House Budget Committee Chairman Paul Ryan, R-Wis., probably did not anticipate the kind of trouble his plan for privatizing Medicare would cause members of his own party. Ever since Democrats scored an upset in a New York state special congressional election that turned on the Republican candidates support for the Ryan plan, GOP presidential hopefuls and lawmakers have been stumbling around the negative reaction the “Path to Prosperity” has drawn from many voters.
Americans have every reason to dislike Ryan’s plan. Starting in 2022, it would give Medicare beneficiaries an $8,000 voucher — the amount currently spent on the average recipient — to go out and buy health insurance on the private market. Eight thousand dollars won’t buy much health insurance in many markets, and seniors who can’t make up the difference would be left with little or no coverage.
However, there is one good thing about Ryan’s plan, and it has been completely overlooked. Offering beneficiaries the same voucher, no matter where they live, would expose the egregious amount of money Medicare wastes in many parts of the country.
In Minneapolis, Medicare spent on average about $7,000 per beneficiary in 2007, the most recent Dartmouth Atlas figure available. That’s on the low end. Medicare spent about the same amount in Sacramento, Calif., and Salt Lake City, and even less in Salem, Ore. At the high end, Medicare paid out nearly $16,000 per beneficiary in McAllen, Texas. Spending in Miami, Detroit and Boston wasn’t far behind.
What could possibly account for a $9,000 difference in spending? It isn’t prices, since Medicare does a good job of controlling prices across the country. If you ask hospitals and physicians in these high spending regions, they will say their patients are sicker and need more care. That claim just isn’t borne out by the data. Poverty and chronic disease are the main reasons patients need more care. There’s a two-and-a-half fold difference in spending between the highest- and lowest-spending regions, but the prevalence of chronic disease or poverty in these regions explains only a fraction of the variation.
And it doesn’t look as if Medicare recipients in these high-spending areas are getting better care, or more effective care. They are simply getting a lot of extra care they do not need — and Medicare foots the bill.
Under the current system, beneficiaries are largely shielded from both regional differences in spending and from the way their health care is delivered. Medicare picks up the tab for 80 percent of the cost of care, and most patients don’t know the difference between necessary and unnecessary care. Under the Ryan plan, those regional differences might come into focus when seniors are forced to buy their insurance on the private market.
There’s no guarantee that private insurers would base their prices on local spending, but if they did, $8,000 a year would buy patients in Minneapolis a gold-plated health plan, with all sorts of fringe benefits — maybe a new pair of glasses every year, or memberships in health clubs. In Miami and McAllen, $8,000 would hardly be enough for a high-deductible plan.
There are a couple of scenarios that might result from making such disparities transparent. Medicare beneficiaries in McAllen and Miami would complain to their members of Congress, who would lean on Medicare to offer bigger vouchers to beneficiaries in high-spending regions. Of course, this would defeat the purpose of the Ryan plan and leave Medicare shelling out just as much as it does now, when it’s still an entitlement.

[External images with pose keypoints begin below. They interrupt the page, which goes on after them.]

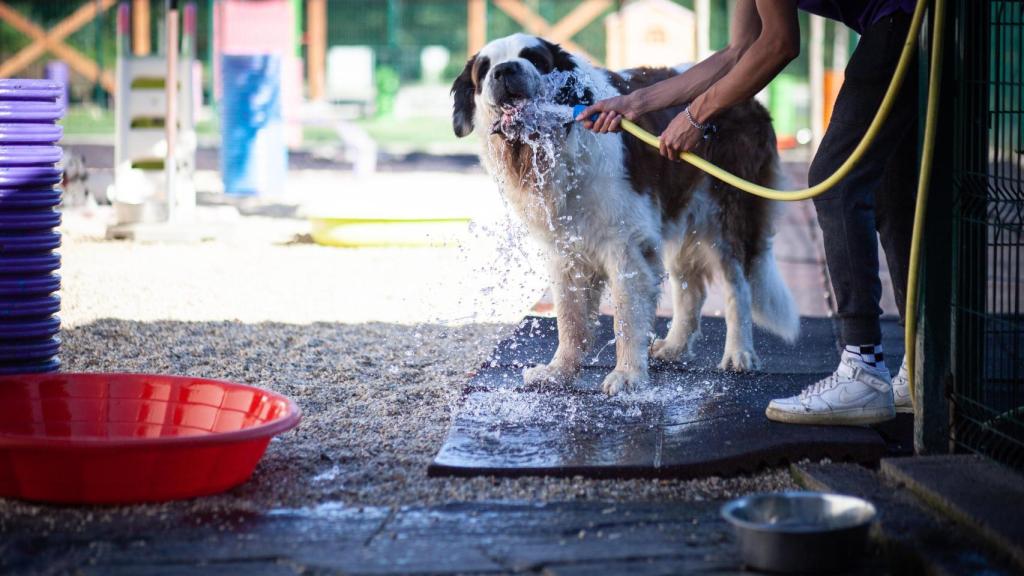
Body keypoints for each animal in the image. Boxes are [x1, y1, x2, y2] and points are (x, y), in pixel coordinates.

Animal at [450, 33, 798, 393]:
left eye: (532, 57)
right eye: (485, 68)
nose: (505, 70)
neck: (564, 141)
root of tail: (753, 101)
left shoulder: (626, 244)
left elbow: (626, 314)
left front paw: (627, 375)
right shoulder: (567, 250)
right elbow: (569, 316)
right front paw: (559, 371)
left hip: (728, 214)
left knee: (737, 287)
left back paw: (739, 353)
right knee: (691, 288)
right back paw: (674, 347)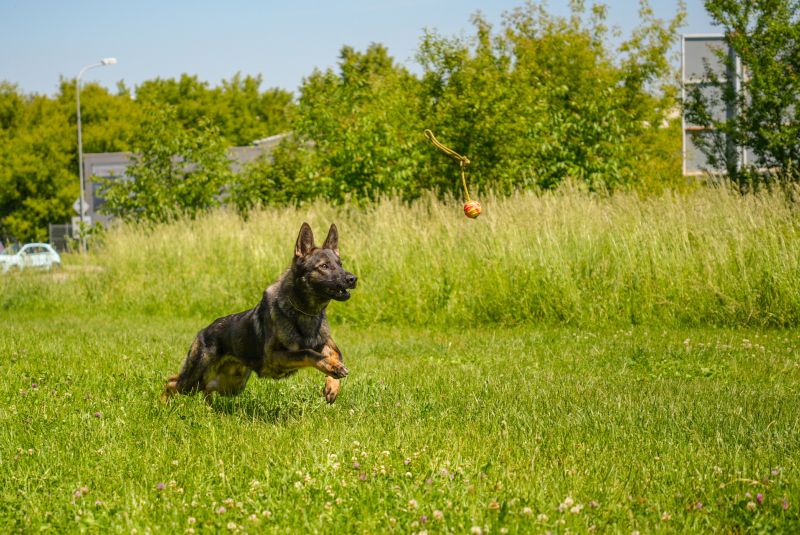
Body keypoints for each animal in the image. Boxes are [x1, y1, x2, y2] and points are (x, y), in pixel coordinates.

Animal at [161, 223, 358, 406]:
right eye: (324, 266)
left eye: (340, 265)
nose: (353, 279)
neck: (303, 312)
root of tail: (203, 331)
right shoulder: (276, 357)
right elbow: (308, 353)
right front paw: (330, 367)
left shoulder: (323, 343)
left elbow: (336, 352)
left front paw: (332, 382)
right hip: (194, 380)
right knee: (172, 381)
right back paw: (163, 404)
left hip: (231, 386)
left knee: (207, 387)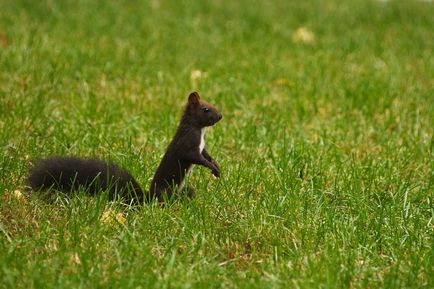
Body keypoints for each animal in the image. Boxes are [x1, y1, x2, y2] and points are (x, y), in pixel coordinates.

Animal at [26, 91, 222, 202]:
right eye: (205, 109)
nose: (220, 116)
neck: (199, 130)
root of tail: (147, 199)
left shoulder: (201, 146)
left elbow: (206, 154)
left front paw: (216, 166)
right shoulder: (187, 143)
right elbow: (194, 157)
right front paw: (211, 167)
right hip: (167, 191)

But if Congress stuck to its guns, and if insurers did price their plans on the basis of current spending patterns, Medicare patients in high spending regions would either have to dig into their pockets for the difference between their voucher and local premium prices, or they would have to move from more expensive to more affordable regions as they get priced out of the health care market. A senior citizen in McAllen might choose to move to nearby San Antonio, where average per beneficiary costs are just north of $9,000. Of course, that may not be an option for the oldest and sickest patients. Many elderly patients will be unable to be selective about where they receive their medical care, and if the healthiest patients move to less expensive regions, premiums in the already-expensive regions could spiral out of control.

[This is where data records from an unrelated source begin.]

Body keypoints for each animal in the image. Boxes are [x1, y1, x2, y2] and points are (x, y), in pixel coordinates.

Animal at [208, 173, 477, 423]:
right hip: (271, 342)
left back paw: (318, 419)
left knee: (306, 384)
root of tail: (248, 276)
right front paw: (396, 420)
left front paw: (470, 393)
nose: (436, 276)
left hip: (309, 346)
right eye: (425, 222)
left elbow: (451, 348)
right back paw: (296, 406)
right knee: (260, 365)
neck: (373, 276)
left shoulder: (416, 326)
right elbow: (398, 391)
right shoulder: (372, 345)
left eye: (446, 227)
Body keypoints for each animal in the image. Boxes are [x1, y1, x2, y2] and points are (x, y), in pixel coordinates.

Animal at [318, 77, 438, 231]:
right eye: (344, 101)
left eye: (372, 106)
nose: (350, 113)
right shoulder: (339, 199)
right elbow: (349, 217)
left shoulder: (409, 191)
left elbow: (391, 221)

There is a third alternative. Providers in the high-spending regions could learn to care for patients more conservatively. Much of the difference in spending can be attributed to disorganization among providers in high-spending regions, and their habit of delivering exceptionally aggressive care at the end of life. These regions generally have a high number of specialists per capita, and a high ratio of specialists to primary care providers. Greed is also part of the problem. The amount of fraud makes south Florida look a little like the intersection between medicine and the “Pirates of the Caribbean.”
Getting providers in high-spending regions to modify the way they deliver care and to look more like providers in low-spending regions is the goal of much of the health law, and turning Medicare into a defined contribution could bring the problem of regional variation into focus. But it’s hardly the ideal way to drive reform of health care delivery. That should be accomplished with a reimbursement system that makes the provider, not just the patient, vulnerable to the economic consequences of excessive Medicare spending.
Shannon Brownlee is the acting director of the New America Foundation Health Policy Program. Eric Schultz was a New America health policy intern.